Peran Indonesia dalam Diplomasi Internasional Pasca Serangan Militer ke Iran
Presiden Pemuda Masjid Dunia, Said Aldi Al Idrus, mengajak Indonesia untuk lebih aktif dalam diplomasi internasional setelah terjadinya serangan militer gabungan Amerika Serikat dan Israel terhadap Teheran yang dilaporkan menewaskan Pemimpin Tertinggi Iran, Ali Khamenei. Serangan tersebut terjadi pada hari Sabtu (28/2/2026) dan menjadi perhatian global.

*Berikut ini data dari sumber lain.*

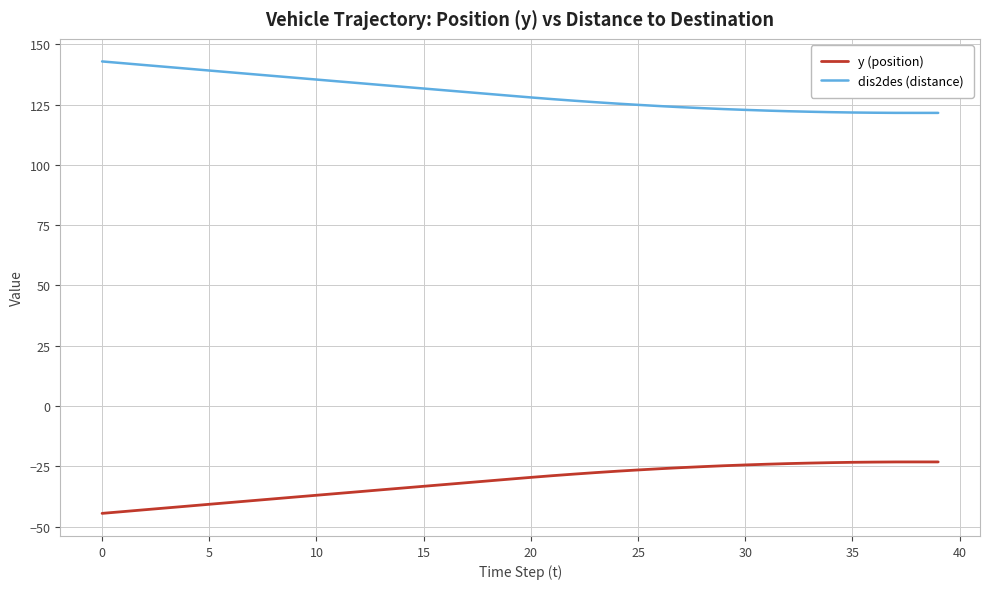

How many distinct data groups are displayed?

2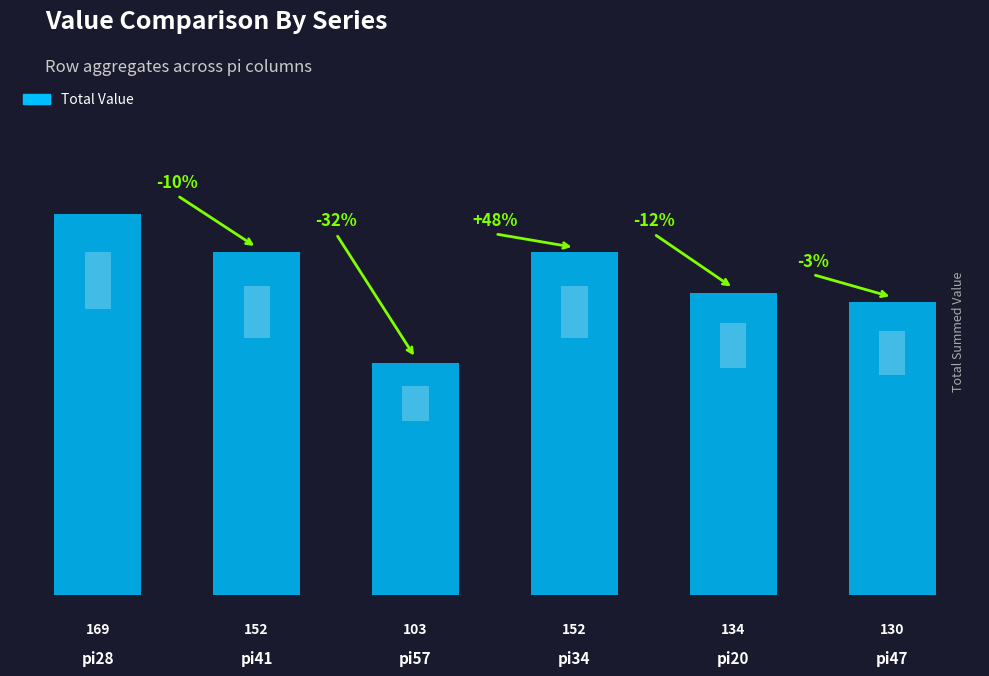

How many data points are less than 152?

3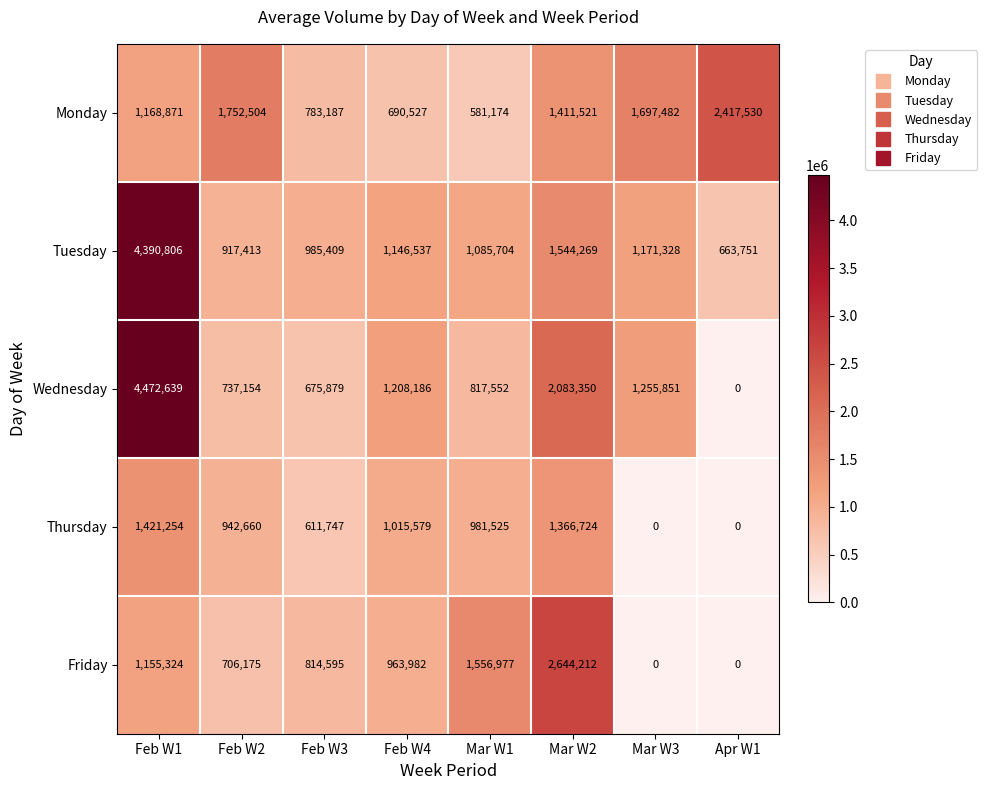

The Thursday series shows -922548 at Apr W1. True or false?

False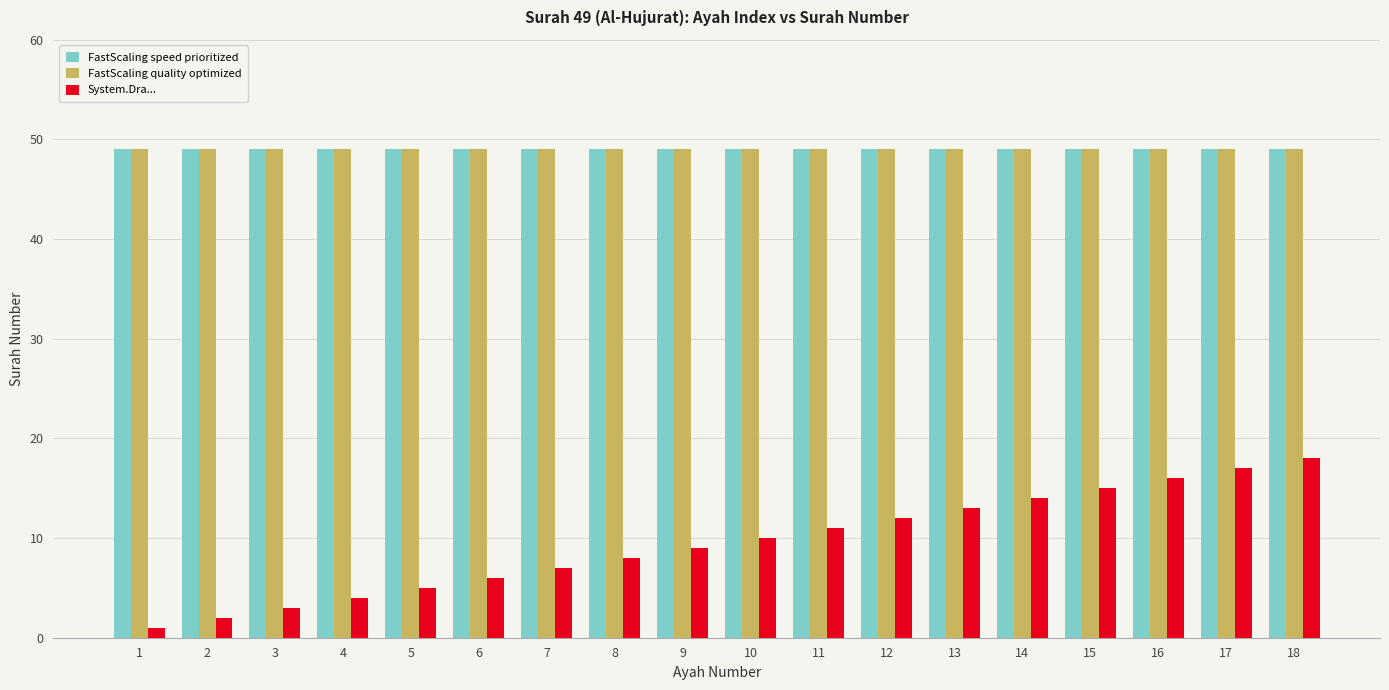

Between 2 and 11, which series saw the biggest shift?

System.Dra...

Said Aldi menilai bahwa Indonesia memiliki posisi strategis dan legitimasi moral untuk mendorong deeskalasi konflik. Hal ini didasarkan pada peran aktif Indonesia dalam isu perdamaian global serta konsistensinya membela prinsip kemanusiaan dan kedaulatan negara.
“Serangan ini bukan sekadar operasi militer. Ini adalah tindakan yang mencederai nilai-nilai kemanusiaan universal dan mengancam fondasi perdamaian dunia. Bahkan secara khusus karena dilakukan di Bulan yang disucikan Umat Islam yakni Bulan Ramadlan. Tak hanya itu, Donald Trump dan Benjamin Netanyahu juga telah melakukan penistaan kemanusiaan ke Negara Islam, menerobos keAsasian Wilayah dan otoritas negara lain, bahkan mencederai rasa keagamaan umat Islam se dunia,” ujar Said kepada wartawan, Senin (2/3/2026).
Menurut Said Aldi, eskalasi konflik di Timur Tengah berpotensi berdampak langsung terhadap stabilitas global, termasuk keamanan energi dan ekonomi internasional, yang pada akhirnya turut memengaruhi kepentingan nasional Indonesia.
Usai bertemu Ketua Umum Partai Golkar, Bahlil Lahadalia, Said Aldi menegaskan pandangan bahwa setiap negara memiliki kedaulatan yang tidak boleh dilanggar oleh tindakan militer sepihak. Dia menyebut posisi Indonesia sejalan dengan prinsip Piagam Perserikatan Bangsa-Bangsa (PBB) yang menolak agresi dan mengedepankan penyelesaian damai.
“Apapun dalihnya, pendekatan kekuatan bersenjata yang menghilangkan nyawa dan menghancurkan infrastruktur sipil adalah kemunduran peradaban. Dunia seharusnya bergerak menuju dialog, bukan dominasi militer,” kata dia.
Dia menambahkan, sebagai negara dengan penduduk muslim terbesar di dunia dan tradisi politik luar negeri bebas aktif, Indonesia dinilai memiliki modal kuat untuk menjadi jembatan dialog di tengah ketegangan global.
Said Aldi juga menyoroti dampak kemanusiaan akibat serangan yang terjadi bertepatan dengan bulan suci Ramadhan 1447 H. Laporan sejumlah media internasional menyebutkan kerusakan luas di wilayah strategis Iran, termasuk Teheran, dengan korban sipil berjatuhan dan ribuan warga mengungsi.
“Ketika bom dijatuhkan, yang paling menderita adalah rakyat sipil. Anak-anak, perempuan, orang tua yang tidak tahu-menahu soal geopolitik menjadi korban. Ini tragedi kemanusiaan,” kata Said.
Didampingi jajaran pengurus, Said mendorong Indonesia mengintensifkan diplomasi melalui Organisasi Kerja Sama Islam dan Perserikatan Bangsa-Bangsa guna menekan eskalasi konflik.
“Jika konflik ini terus berlanjut, dampaknya bukan hanya regional, tetapi global—termasuk terhadap stabilitas ekonomi, energi, dan keamanan internasional. Indonesia harus berada di garda depan diplomasi damai,” pungkasnya.
Diketahui, Israel melancarkan serangan udara terhadap wilayah Iran pada Sabtu (28/2) waktu setempat. Dua suara ledakan dilaporkan terdengar di area Teheran, ibu kota Iran, pada Sabtu (28/2) pagi waktu setempat. Media pemerintah Iran pun mengonfirmasi tewasnya Pemimpin Tertinggi Ayatollah Ali Khamenei dalam serangan berkelanjutan yang dilancarkan Amerika Serikat dan Israel terhadap negara tersebut.
Selain itu, putri Khamenei, menantunya, dan cucunya turut tewas dalam serangan AS-Israel.